Tetapi, pendidikan karakter tidak hanya bisa didapatkan melalui aplikasi belaka. Banyak cara lain yang bisa diitempuh. Pilihan untuk mengajarkan pendidikan karakter semakin tidak terbatas. Tinggal kemampuan kita untuk memanfaatkannya. Youtube, misalnya. Banyak video terkait pendidikan karakter yang bisa dilihat dan didownload. Untuk anak-anak, banyak tayangan kartun yang menanamkan karakter positif. Untuk remaja, banyak juga konten pendidikan karakter. Tontonan seperti ini yang perlu sering dikonsumsi untuk mengokohkan karakter. Bukan video yang banyak mengajarkan kekerasan, permusuhan, umpatan, dsb.
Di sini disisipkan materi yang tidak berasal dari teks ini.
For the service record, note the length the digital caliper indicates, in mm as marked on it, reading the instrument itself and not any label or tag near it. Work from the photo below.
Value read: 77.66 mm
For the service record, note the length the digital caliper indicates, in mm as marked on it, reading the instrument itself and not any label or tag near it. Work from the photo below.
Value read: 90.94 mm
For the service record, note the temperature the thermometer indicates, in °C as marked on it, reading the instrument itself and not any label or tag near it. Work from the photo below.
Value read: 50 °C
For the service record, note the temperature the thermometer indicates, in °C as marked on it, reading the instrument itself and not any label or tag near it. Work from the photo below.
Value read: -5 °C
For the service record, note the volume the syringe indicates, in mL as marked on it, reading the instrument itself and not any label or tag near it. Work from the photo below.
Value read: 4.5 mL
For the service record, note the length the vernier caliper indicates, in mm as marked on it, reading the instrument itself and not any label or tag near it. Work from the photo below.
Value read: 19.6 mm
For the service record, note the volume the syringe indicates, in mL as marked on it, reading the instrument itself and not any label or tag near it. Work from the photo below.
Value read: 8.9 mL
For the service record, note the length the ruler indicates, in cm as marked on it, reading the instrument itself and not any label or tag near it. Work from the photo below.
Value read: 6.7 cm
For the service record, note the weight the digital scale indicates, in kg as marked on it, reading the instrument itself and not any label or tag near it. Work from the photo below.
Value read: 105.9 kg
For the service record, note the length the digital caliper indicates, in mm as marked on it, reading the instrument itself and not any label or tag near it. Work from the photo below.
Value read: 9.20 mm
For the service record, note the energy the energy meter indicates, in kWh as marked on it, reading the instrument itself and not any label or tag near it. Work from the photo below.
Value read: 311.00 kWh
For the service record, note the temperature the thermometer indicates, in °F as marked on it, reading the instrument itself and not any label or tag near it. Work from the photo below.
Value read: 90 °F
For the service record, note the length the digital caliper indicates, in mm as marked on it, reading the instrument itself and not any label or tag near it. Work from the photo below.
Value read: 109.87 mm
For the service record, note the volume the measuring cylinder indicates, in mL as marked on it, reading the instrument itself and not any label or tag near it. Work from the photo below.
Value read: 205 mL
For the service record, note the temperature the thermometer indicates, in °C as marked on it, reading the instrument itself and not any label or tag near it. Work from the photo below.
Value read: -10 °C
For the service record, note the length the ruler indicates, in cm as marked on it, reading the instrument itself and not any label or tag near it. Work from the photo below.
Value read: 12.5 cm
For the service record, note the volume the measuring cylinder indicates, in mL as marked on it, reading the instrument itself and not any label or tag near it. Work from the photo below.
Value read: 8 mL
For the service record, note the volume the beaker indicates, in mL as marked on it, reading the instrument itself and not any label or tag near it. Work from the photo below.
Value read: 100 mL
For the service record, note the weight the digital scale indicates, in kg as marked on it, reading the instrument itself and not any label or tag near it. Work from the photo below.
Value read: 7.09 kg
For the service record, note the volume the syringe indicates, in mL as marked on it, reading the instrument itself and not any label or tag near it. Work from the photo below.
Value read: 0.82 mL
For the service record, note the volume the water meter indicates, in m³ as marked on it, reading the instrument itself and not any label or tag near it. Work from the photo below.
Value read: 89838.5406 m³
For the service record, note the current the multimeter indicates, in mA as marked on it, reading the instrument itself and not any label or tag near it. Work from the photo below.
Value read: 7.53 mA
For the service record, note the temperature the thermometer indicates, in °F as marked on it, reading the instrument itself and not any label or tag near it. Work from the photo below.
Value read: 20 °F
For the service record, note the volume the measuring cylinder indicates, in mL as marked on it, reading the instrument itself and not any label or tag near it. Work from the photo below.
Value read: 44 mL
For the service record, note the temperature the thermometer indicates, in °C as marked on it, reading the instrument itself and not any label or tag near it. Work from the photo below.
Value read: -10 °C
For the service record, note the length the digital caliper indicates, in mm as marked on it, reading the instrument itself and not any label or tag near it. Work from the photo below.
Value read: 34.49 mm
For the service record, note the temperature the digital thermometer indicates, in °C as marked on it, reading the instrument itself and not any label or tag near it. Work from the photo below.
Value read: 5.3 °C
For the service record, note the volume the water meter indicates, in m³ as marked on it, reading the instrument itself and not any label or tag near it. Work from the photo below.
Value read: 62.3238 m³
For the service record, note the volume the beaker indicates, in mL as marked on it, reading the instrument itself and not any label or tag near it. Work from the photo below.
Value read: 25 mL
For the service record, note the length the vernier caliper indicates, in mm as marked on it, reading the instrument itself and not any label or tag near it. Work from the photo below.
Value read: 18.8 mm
Meskipun telah banyak sarana pendidikan karakter yang bisa digunakan, kehadiran aplikasi yang secara langsung fokus pada pendidikan karakter merupakan hal yang ditunggu. Termasuk hadirnya aplikasi pembelajaran yang tidak hanya fokus pada pelajaran di sekolah, melainkan memuat nilai-nilai pendidikan karakter. Contohnya aplikasi E-Learning, baik yang berbayar maupun tidak, yang terintegrasi dengan penanaman karakter. Jadi ketika sedang mengakses layanan tersebut, ada pesan-pesan yang mengingatkan pentingnya menjaga karakter diri. Seperti tidak mencontek saat mengerjakan pekerjaan individu, menghormati guru di sekolah, bersikap sportif, dsb. Dengan model penggabungan seperti ini, maka akan hadir generasi yang tidak hanya memiliki kecerdasan intelektual saja, melainkan cerdas juga secara moral.